ABOUT THIS TASK:
Show every line in the material below in which the string "positivity" appears.

STORED DATA:
####################

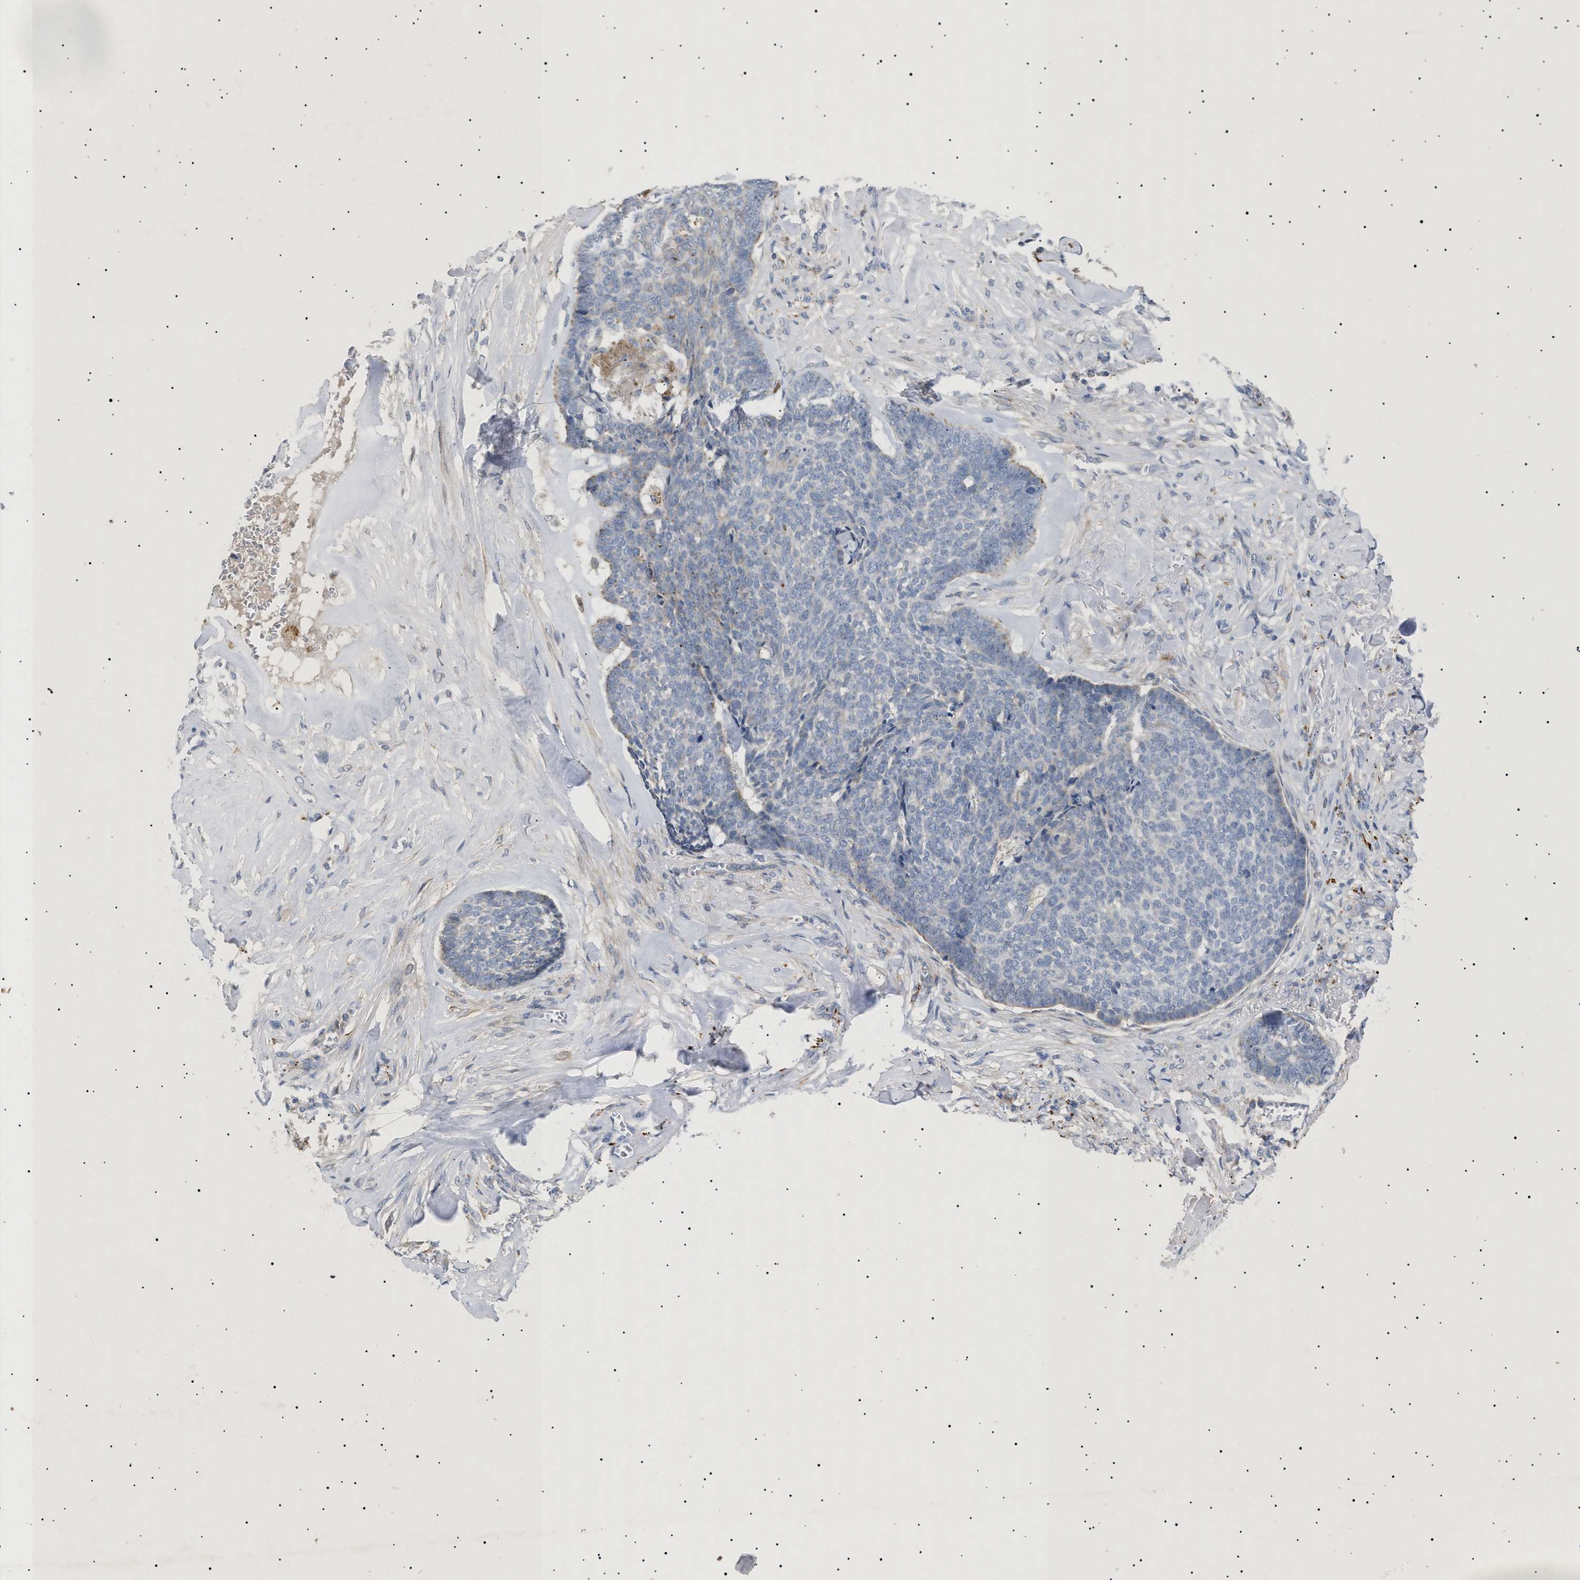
{"staining": {"intensity": "negative", "quantity": "none", "location": "none"}, "tissue": "skin cancer", "cell_type": "Tumor cells", "image_type": "cancer", "snomed": [{"axis": "morphology", "description": "Basal cell carcinoma"}, {"axis": "topography", "description": "Skin"}], "caption": "Skin basal cell carcinoma was stained to show a protein in brown. There is no significant positivity in tumor cells.", "gene": "SIRT5", "patient": {"sex": "male", "age": 84}}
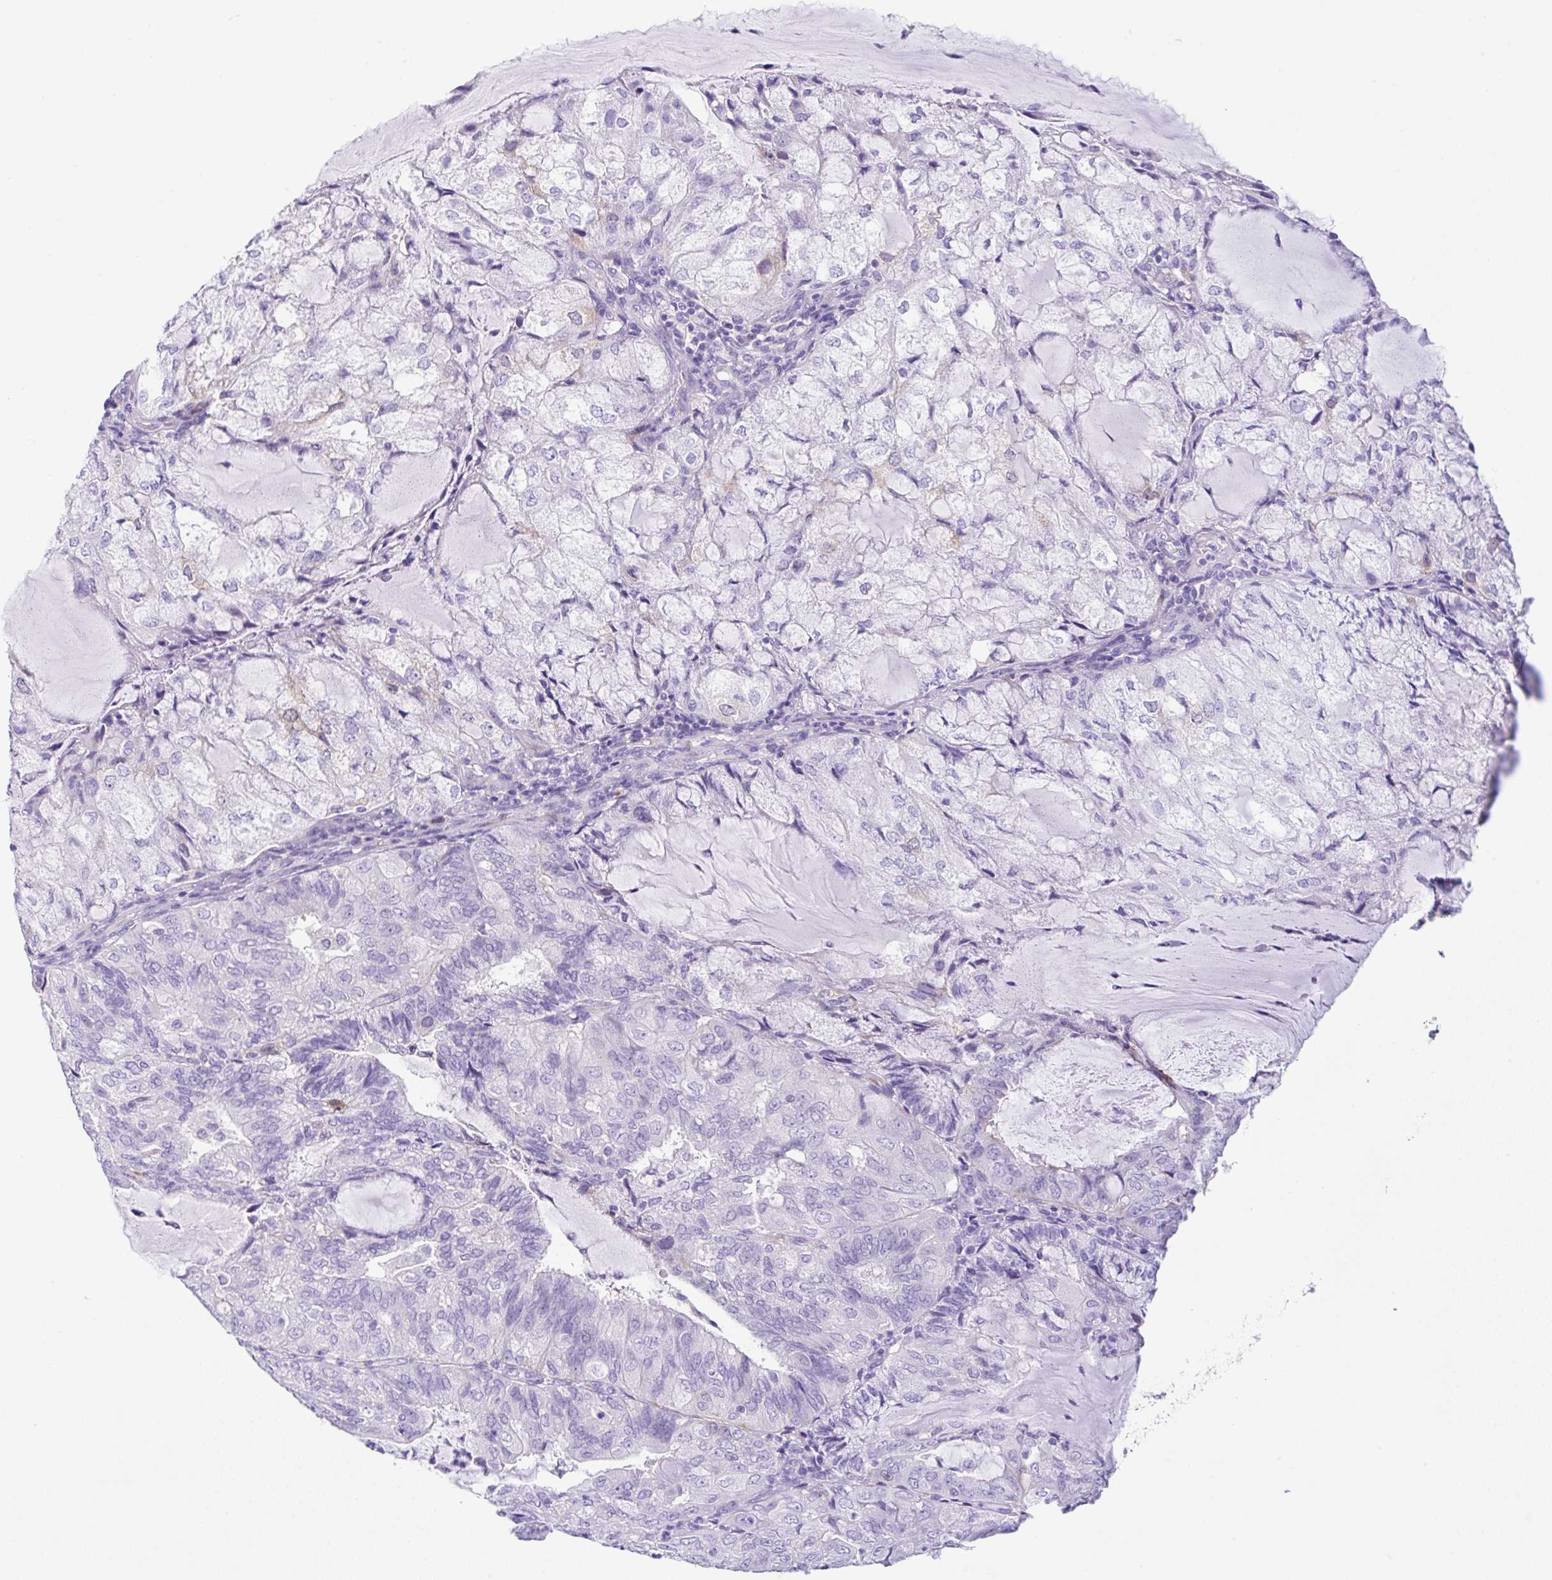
{"staining": {"intensity": "negative", "quantity": "none", "location": "none"}, "tissue": "endometrial cancer", "cell_type": "Tumor cells", "image_type": "cancer", "snomed": [{"axis": "morphology", "description": "Adenocarcinoma, NOS"}, {"axis": "topography", "description": "Endometrium"}], "caption": "Protein analysis of adenocarcinoma (endometrial) exhibits no significant positivity in tumor cells.", "gene": "RRM2", "patient": {"sex": "female", "age": 81}}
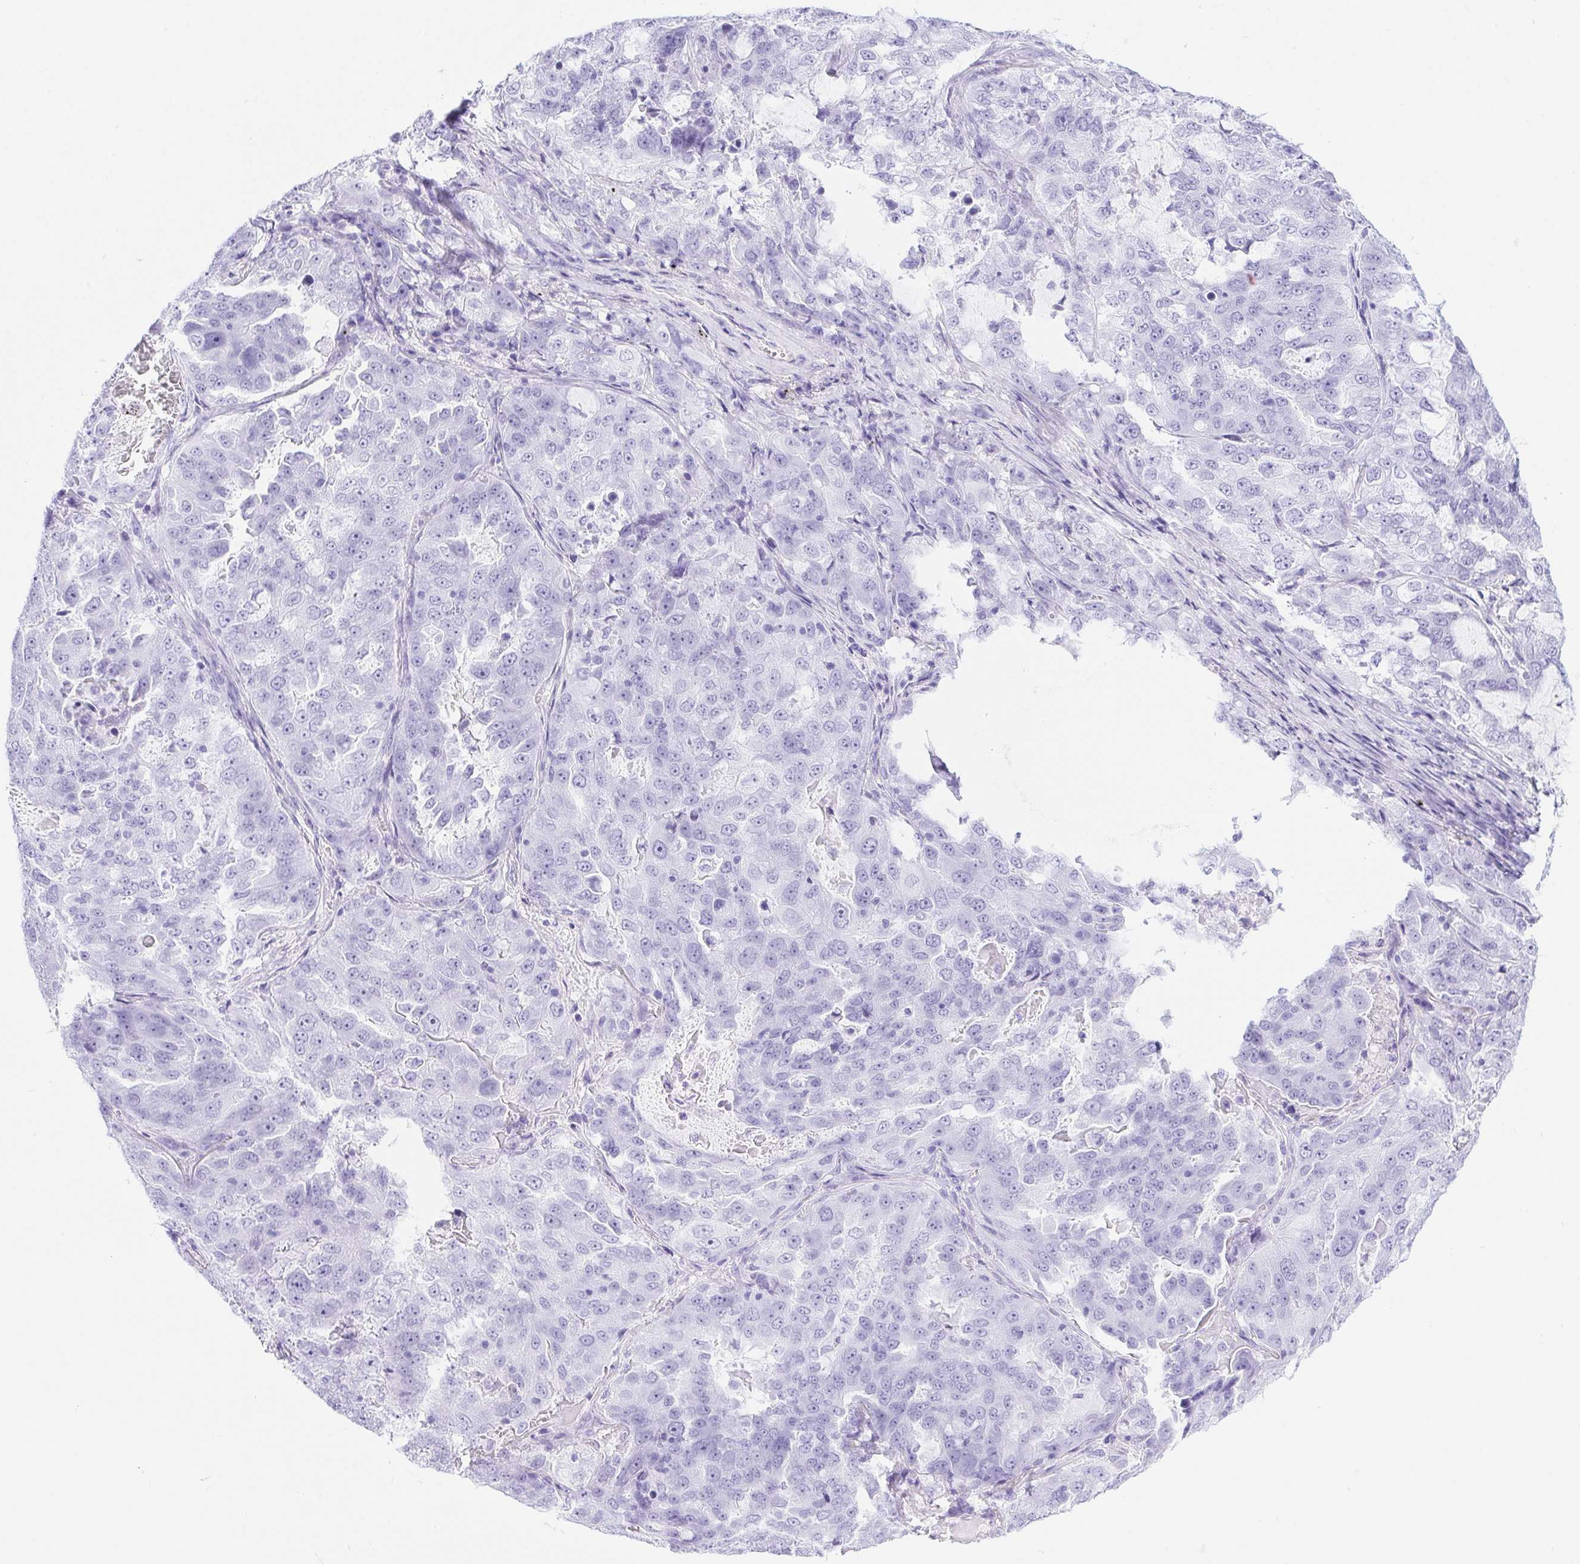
{"staining": {"intensity": "negative", "quantity": "none", "location": "none"}, "tissue": "lung cancer", "cell_type": "Tumor cells", "image_type": "cancer", "snomed": [{"axis": "morphology", "description": "Adenocarcinoma, NOS"}, {"axis": "topography", "description": "Lung"}], "caption": "Human lung cancer stained for a protein using IHC shows no expression in tumor cells.", "gene": "DDX17", "patient": {"sex": "female", "age": 61}}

####################

OUTPUT BELOW:
{"staining": {"intensity": "negative", "quantity": "none", "location": "none"}, "tissue": "skin cancer", "cell_type": "Tumor cells", "image_type": "cancer", "snomed": [{"axis": "morphology", "description": "Basal cell carcinoma"}, {"axis": "topography", "description": "Skin"}], "caption": "Skin basal cell carcinoma was stained to show a protein in brown. There is no significant positivity in tumor cells.", "gene": "SIRT5", "patient": {"sex": "male", "age": 84}}
{"staining": {"intensity": "negative", "quantity": "none", "location": "none"}, "tissue": "endometrial cancer", "cell_type": "Tumor cells", "image_type": "cancer", "snomed": [{"axis": "morphology", "description": "Adenocarcinoma, NOS"}, {"axis": "topography", "description": "Endometrium"}], "caption": "Protein analysis of adenocarcinoma (endometrial) exhibits no significant positivity in tumor cells.", "gene": "RRM2", "patient": {"sex": "female", "age": 81}}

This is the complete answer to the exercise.